[PATCH 6.4 036/206] nvme-tcp: fix potential unbalanced freeze & unfreeze

Greg Kroah-Hartman <gregkh@xxxxxxxxxxxxxxxxxxx> · Sun, 13 Aug 2023 23:16:46 +0200

From: Ming Lei <ming.lei@xxxxxxxxxx>

commit 99dc264014d5aed66ee37ddf136a38b5a2b1b529 upstream.
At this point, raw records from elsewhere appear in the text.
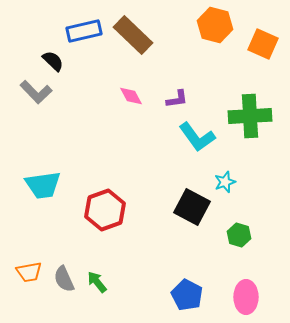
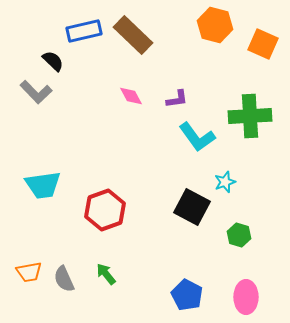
green arrow: moved 9 px right, 8 px up
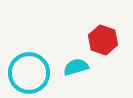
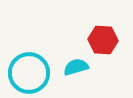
red hexagon: rotated 16 degrees counterclockwise
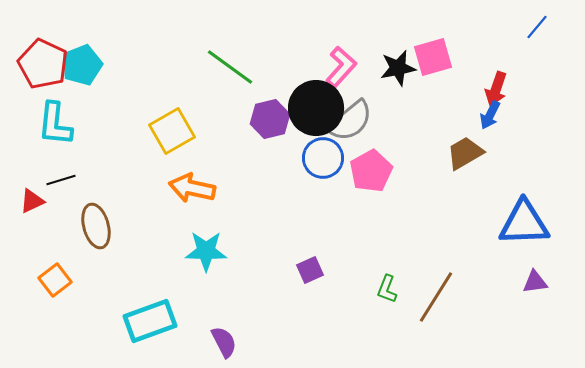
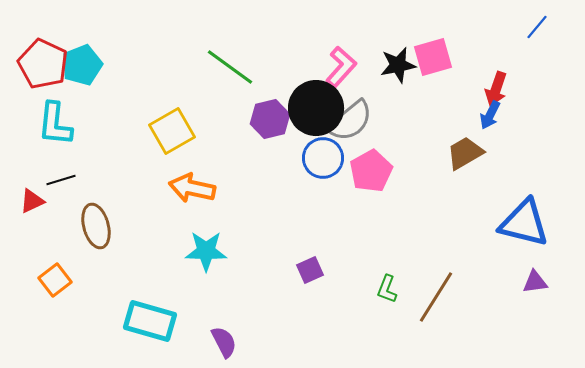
black star: moved 3 px up
blue triangle: rotated 16 degrees clockwise
cyan rectangle: rotated 36 degrees clockwise
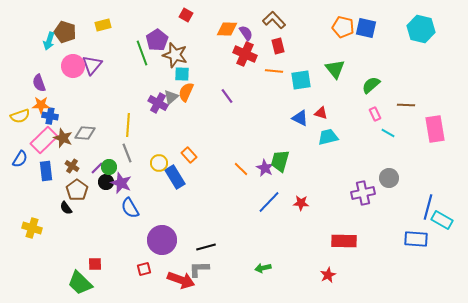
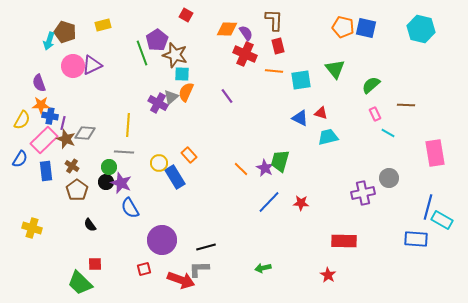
brown L-shape at (274, 20): rotated 45 degrees clockwise
purple triangle at (92, 65): rotated 25 degrees clockwise
yellow semicircle at (20, 116): moved 2 px right, 4 px down; rotated 42 degrees counterclockwise
pink rectangle at (435, 129): moved 24 px down
brown star at (63, 138): moved 3 px right, 1 px down
gray line at (127, 153): moved 3 px left, 1 px up; rotated 66 degrees counterclockwise
purple line at (97, 168): moved 34 px left, 45 px up; rotated 32 degrees counterclockwise
black semicircle at (66, 208): moved 24 px right, 17 px down
red star at (328, 275): rotated 14 degrees counterclockwise
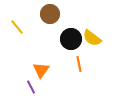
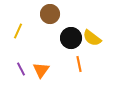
yellow line: moved 1 px right, 4 px down; rotated 63 degrees clockwise
black circle: moved 1 px up
purple line: moved 10 px left, 18 px up
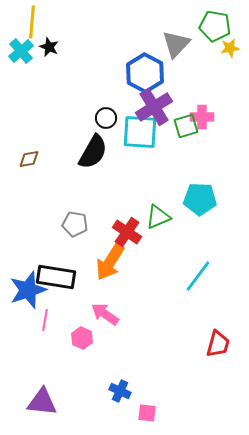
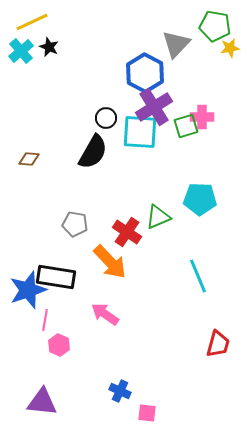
yellow line: rotated 60 degrees clockwise
brown diamond: rotated 15 degrees clockwise
orange arrow: rotated 75 degrees counterclockwise
cyan line: rotated 60 degrees counterclockwise
pink hexagon: moved 23 px left, 7 px down
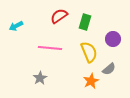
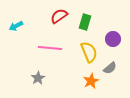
gray semicircle: moved 1 px right, 1 px up
gray star: moved 2 px left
Move start_freeze into nvme_tcp_configure_io_queues(), and there is
at least two benefits:

1) fix unbalanced freeze and unfreeze, since re-connection work may
fail or be broken by removal

2) IO during error recovery can be failfast quickly because nvme fabrics
unquiesces queues after teardown.

One side-effect is that !mpath request may timeout during connecting
because of queue topo change, but that looks not one big deal:

1) same problem exists with current code base

2) compared with !mpath, mpath use case is dominant

Fixes: 2875b0aecabe ("nvme-tcp: fix controller reset hang during traffic")
Cc: stable@xxxxxxxxxxxxxxx
Signed-off-by: Ming Lei <ming.lei@xxxxxxxxxx>
Tested-by: Yi Zhang <yi.zhang@xxxxxxxxxx>
Reviewed-by: Sagi Grimberg <sagi@xxxxxxxxxxx>
Signed-off-by: Keith Busch <kbusch@xxxxxxxxxx>
Signed-off-by: Greg Kroah-Hartman <gregkh@xxxxxxxxxxxxxxxxxxx>
---
 drivers/nvme/host/tcp.c |    3 ++-
 1 file changed, 2 insertions(+), 1 deletion(-)

--- a/drivers/nvme/host/tcp.c
+++ b/drivers/nvme/host/tcp.c
@@ -1909,6 +1909,7 @@ static int nvme_tcp_configure_io_queues(
 		goto out_cleanup_connect_q;
 
 	if (!new) {
+		nvme_start_freeze(ctrl);
 		nvme_unquiesce_io_queues(ctrl);
 		if (!nvme_wait_freeze_timeout(ctrl, NVME_IO_TIMEOUT)) {
 			/*
@@ -1917,6 +1918,7 @@ static int nvme_tcp_configure_io_queues(
 			 * to be safe.
 			 */
 			ret = -ENODEV;
+			nvme_unfreeze(ctrl);
 			goto out_wait_freeze_timed_out;
 		}
 		blk_mq_update_nr_hw_queues(ctrl->tagset,
@@ -2021,7 +2023,6 @@ static void nvme_tcp_teardown_io_queues(
 	if (ctrl->queue_count <= 1)
 		return;
 	nvme_quiesce_admin_queue(ctrl);
-	nvme_start_freeze(ctrl);
 	nvme_quiesce_io_queues(ctrl);
 	nvme_sync_io_queues(ctrl);
 	nvme_tcp_stop_io_queues(ctrl);